UK’s maritime workers union yesterday slammed a decision by Shell to hire the Allseas’ ‘Pieter Schelte’ vessel for the Brent field decommissioning project.

The vessel was named after the late father of Edward Heerema, the owner of Allseas.

The unions are outraged by the fact that the vessel bears the name of the late Pieter Schelte who was a Waffen-SS officer and was imprisoned after the second world war. Both RMT and Unite have called for the vessel to have the name changed or not to work in the UK North Sea at all.

Offshore Energy Today contacted Allseas asking for a comment on these actions by the union.

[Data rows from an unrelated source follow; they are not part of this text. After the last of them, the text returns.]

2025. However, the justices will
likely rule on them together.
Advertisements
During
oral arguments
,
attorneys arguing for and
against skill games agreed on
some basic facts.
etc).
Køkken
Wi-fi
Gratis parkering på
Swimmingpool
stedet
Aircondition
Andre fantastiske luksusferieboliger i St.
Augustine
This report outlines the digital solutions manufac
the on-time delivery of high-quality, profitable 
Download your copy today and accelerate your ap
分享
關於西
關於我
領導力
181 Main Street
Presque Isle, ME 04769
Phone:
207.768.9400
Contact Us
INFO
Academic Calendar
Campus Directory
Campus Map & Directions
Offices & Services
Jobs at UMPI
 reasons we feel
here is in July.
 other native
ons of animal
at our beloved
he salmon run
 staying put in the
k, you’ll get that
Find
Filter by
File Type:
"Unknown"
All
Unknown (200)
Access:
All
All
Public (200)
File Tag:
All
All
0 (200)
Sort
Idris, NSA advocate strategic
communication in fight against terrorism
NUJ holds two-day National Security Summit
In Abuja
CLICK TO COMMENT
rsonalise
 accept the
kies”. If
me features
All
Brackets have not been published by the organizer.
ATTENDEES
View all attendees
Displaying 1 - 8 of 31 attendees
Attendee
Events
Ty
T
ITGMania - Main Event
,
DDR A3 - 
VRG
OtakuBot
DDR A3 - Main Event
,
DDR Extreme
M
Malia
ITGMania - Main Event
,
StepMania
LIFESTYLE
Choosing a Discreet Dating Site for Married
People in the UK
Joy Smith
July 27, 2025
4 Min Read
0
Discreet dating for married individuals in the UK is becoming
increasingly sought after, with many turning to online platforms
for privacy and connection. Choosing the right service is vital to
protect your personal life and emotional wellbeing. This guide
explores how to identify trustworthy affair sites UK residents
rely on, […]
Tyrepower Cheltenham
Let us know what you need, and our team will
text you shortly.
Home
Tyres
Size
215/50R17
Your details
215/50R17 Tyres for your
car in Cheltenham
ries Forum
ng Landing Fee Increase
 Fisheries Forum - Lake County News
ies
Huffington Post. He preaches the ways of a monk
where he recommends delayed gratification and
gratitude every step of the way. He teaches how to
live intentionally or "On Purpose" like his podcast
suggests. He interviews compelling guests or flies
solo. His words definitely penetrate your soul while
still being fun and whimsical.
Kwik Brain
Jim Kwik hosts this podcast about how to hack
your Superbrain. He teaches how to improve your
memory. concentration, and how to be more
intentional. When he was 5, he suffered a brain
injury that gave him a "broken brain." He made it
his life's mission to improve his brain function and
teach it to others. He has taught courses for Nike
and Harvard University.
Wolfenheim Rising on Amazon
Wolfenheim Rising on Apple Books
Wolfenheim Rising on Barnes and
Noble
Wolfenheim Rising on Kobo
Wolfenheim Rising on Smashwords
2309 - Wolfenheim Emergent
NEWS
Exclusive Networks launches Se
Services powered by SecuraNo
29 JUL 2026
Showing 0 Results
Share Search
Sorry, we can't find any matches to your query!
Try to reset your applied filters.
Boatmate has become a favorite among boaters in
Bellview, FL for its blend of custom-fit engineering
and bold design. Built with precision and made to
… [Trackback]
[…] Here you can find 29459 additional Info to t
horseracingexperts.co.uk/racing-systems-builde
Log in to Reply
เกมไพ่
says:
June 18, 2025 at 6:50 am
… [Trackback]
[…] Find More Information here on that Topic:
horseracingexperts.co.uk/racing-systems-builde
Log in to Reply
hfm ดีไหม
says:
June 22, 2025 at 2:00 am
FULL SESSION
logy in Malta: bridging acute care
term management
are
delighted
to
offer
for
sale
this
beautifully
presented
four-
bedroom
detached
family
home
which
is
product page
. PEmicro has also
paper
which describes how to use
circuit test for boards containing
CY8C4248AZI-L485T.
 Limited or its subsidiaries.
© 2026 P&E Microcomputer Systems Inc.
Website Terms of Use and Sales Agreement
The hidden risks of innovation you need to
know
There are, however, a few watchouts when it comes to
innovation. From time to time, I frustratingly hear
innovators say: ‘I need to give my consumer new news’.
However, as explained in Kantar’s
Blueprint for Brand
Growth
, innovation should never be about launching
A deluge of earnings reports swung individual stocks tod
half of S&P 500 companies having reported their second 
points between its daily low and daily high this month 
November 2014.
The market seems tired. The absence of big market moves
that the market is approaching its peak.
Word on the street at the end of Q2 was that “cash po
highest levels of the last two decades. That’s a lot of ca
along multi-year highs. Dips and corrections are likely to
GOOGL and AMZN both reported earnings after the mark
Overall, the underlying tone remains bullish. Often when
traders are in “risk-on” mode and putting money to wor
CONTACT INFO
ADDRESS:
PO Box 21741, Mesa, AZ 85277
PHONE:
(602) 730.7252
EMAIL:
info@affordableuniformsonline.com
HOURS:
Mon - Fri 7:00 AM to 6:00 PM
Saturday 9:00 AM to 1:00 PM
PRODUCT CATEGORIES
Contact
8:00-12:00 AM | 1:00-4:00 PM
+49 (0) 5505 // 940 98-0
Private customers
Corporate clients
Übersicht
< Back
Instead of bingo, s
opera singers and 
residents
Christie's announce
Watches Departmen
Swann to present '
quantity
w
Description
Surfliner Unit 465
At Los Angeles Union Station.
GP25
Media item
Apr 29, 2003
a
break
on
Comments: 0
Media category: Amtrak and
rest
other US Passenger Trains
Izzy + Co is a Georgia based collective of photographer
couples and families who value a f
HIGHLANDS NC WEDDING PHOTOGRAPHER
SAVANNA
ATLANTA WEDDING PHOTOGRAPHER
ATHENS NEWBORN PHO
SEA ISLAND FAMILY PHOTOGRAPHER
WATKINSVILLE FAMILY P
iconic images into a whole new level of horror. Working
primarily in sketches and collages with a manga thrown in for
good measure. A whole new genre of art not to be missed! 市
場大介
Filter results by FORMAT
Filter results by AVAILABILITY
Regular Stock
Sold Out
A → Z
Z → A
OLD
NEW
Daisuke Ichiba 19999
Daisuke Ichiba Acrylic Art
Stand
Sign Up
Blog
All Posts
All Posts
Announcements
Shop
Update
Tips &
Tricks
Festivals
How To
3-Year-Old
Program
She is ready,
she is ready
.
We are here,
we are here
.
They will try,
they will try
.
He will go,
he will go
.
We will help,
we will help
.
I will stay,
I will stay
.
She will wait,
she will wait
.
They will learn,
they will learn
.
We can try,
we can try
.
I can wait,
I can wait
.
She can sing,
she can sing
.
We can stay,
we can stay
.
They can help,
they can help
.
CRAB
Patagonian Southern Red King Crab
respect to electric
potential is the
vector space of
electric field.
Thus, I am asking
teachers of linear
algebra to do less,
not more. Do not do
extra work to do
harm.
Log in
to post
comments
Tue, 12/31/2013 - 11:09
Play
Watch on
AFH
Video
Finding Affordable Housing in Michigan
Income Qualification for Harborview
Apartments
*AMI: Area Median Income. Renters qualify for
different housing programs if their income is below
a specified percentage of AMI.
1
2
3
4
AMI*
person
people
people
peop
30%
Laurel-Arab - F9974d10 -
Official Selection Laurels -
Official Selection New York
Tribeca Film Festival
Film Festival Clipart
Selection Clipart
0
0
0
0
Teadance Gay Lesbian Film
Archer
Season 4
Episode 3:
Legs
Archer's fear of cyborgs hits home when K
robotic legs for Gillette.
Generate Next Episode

In the response Allseas said that there is no intention to change the name of the vessel. In addition, the company provided a letter signed by the company’s owner, Edward Heerema, where he explains the rationale behind the decision to name the vessel after his late father.

Read the full letter below:

After a career as a civil contractor in Venezuela since 1947, Pieter Schelte Heerema, born in 1908, moved to The Netherlands and entered the North Sea with a crane ship for oil platform installation. He developed his company further until his death in 1981. By that time he had built several technically innovative crane vessels and became known as the pioneer of the offshore construction industry, making the installation of large platforms in the rough North Sea possible.

He installed the majority of all large offshore platforms in that area. He was widely respected by the oil companies. The technical creativity and entrepreneurship of Pieter Schelte Heerema were an example for his son Edward (born 1947) from the time he was a child up to the eight years that he worked for his father in the Heerema company. This example laid the foundation for Allseas, the company which Edward formed in 1985, three years after his father’s death.

The building of the single-lift ship “Pieter Schelte” marks a technical breakthrough in installation and clean and safe removal of oil platforms world-wide. It is precisely Edward’s acknowledgement of his father’s creativity and entrepreneurship that led to the choice of the name of the ship, already in 1987. As the son, engineer and entrepreneur, Edward builds on the foundations that his father laid, and which made him the engineer he is today.

The wartime past of Pieter Schelte Heerema remains difficult and painful for his family, and for many others. Edward has expressly disassociated himself from his father’s sympathies in the Second World War. The naming of the vessel reflects what the late Pieter Schelte Heerema has accomplished in the field of construction, which has been of great significance to the development of offshore oil and gas production until the present day.
Edward Heerema, February 2nd , 2015

 

 

Update: February 4, 2014 6:37 p.m. CET

When asked to comment on the unions’ request for the vessel’s name to be changed, a Shell spokesperson told Offshore Energy Today that issue is “very much a matter of Allseas,” adding that the vessel is the best one for the Brent field decommissioning job.

The spokesperson wouldn’t comment on possible effects of these actions on the contract with Allseas.